Re: memleak around kobject_init_and_add()

From: Tobin C. Harding
Date: Sat Apr 27 2019 - 19:34:26 EST


On Sat, Apr 27, 2019 at 09:28:09PM +0200, Greg Kroah-Hartman wrote:
> On Sat, Apr 27, 2019 at 06:13:30PM +1000, Tobin C. Harding wrote:
> > (Note at bottom on reasons for 'To' list 'Cc' list)
> >
> > Hi,
> >
> > kobject_init_and_add() seems to be routinely misused. A failed call to this
> > function requires a call to kobject_put() otherwise we leak memory.
> >
> > Examples memleaks can be seen in:
> >
> > mm/slub.c
> > fs/btrfs/sysfs.c
> > fs/xfs/xfs_sysfs.h: xfs_sysfs_init()
> >
> > Question: Do we fix the misuse or fix the API?
>
> Fix the misuse.

Cool, I got it!

> > $ git grep kobject_init_and_add | wc -l
> > 117
> >
> > Either way, we will have to go through all 117 call sites and check them.
>
> Yes. Same for other functions like device_add(), that is the "pattern"
> those users must follow.
>
> > I
> > don't mind fixing them all but I don't want to do it twice because I chose the
> > wrong option. Reaching out to those more experienced for a suggestion please.
> >
> > Fix the API
> > -----------
> >
> > Typically init functions do not require cleanup if they fail, this argument
> > leads to this patch
> >
> > diff --git a/lib/kobject.c b/lib/kobject.c
> > index aa89edcd2b63..62328054bbd0 100644
> > --- a/lib/kobject.c
> > +++ b/lib/kobject.c
> > @@ -453,6 +453,9 @@ int kobject_init_and_add(struct kobject *kobj, struct kobj_type *ktype,
> > retval = kobject_add_varg(kobj, parent, fmt, args);
> > va_end(args);
> >
> > + if (retval)
> > + kobject_put(kobj);
> > +
> > return retval;
> > }
> > EXPORT_SYMBOL_GPL(kobject_init_and_add);
>
> I would _love_ to do this, but realize what a kobject really is.
>
> It's just a "base object" that is embedded inside of some other object.
> The kobject core has no idea what is going on outside of itself. If the
> kobject_init_and_add() function fails, it can NOT drop the last
> reference on itself, as that would cause the memory owned by the _WHOLE_
> structure the kobject is embedded in, to be freed.
>
> And the kobject core can not "know" that something else needed to be
> done _before_ that memory could be freed. What if the larger structure
> needs to have some other destructor called on it first? What if
> some other api initialization needs to be torn down.

→ Information

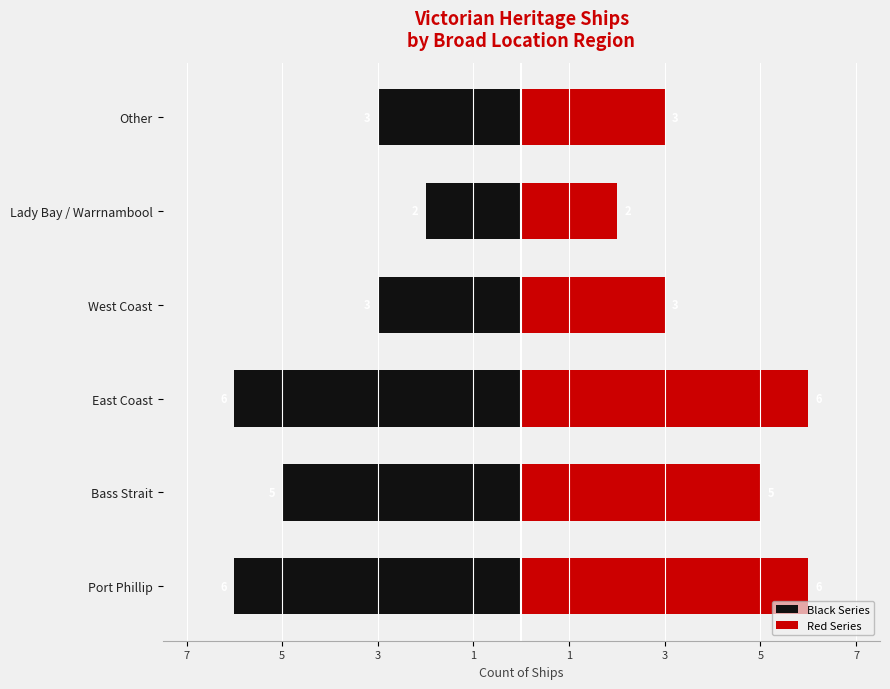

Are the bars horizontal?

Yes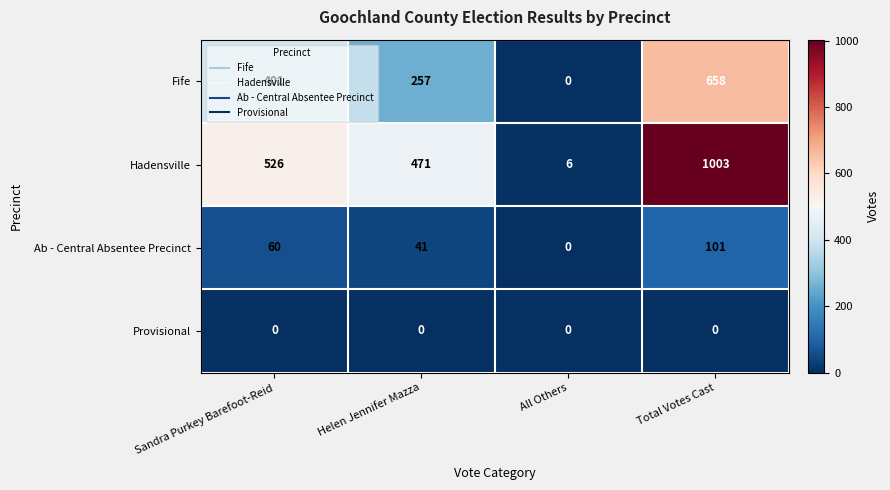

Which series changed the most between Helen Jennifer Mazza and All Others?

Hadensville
---
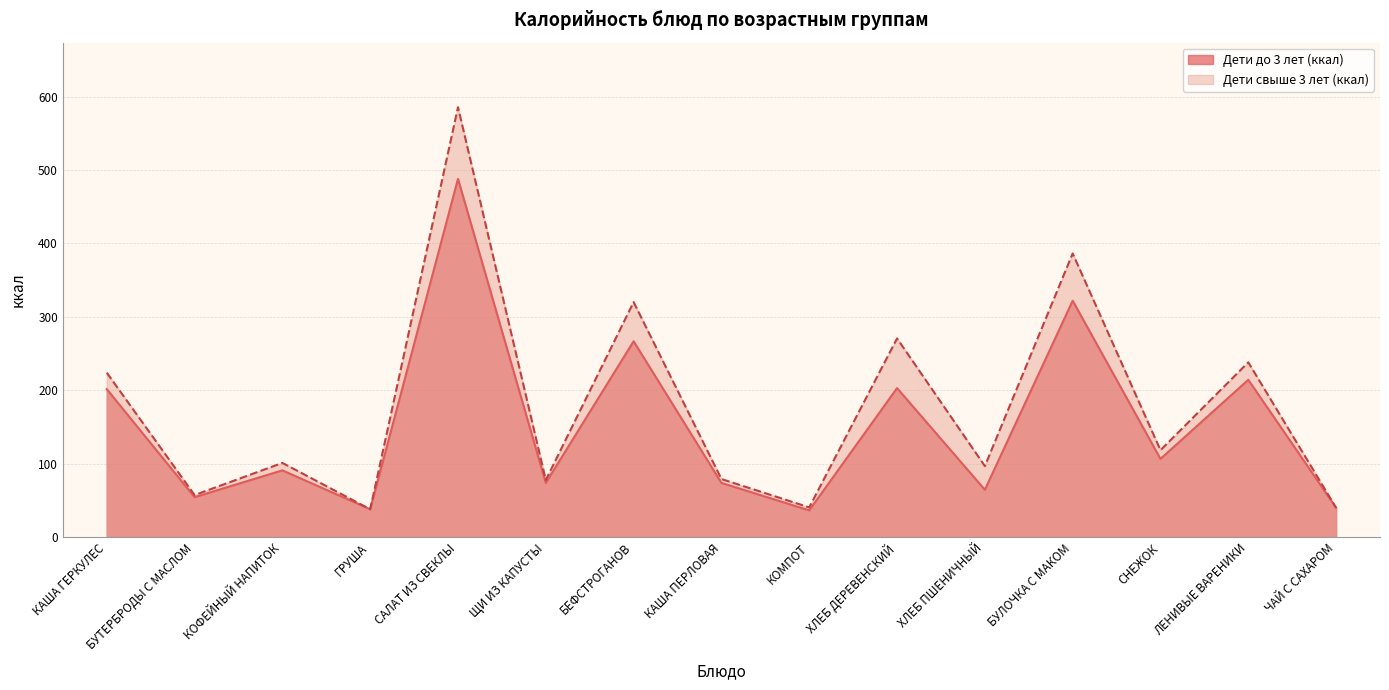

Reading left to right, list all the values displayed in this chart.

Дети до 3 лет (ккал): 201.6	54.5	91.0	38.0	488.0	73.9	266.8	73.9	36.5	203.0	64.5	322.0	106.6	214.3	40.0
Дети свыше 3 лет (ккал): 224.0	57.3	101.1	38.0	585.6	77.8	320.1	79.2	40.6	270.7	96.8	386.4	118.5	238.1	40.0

→ What is needed
In the kobject thread, what call does a failed call to kobject_init_and_add() require to avoid leaking memory?

→ Output of the exercise
A call to kobject_put().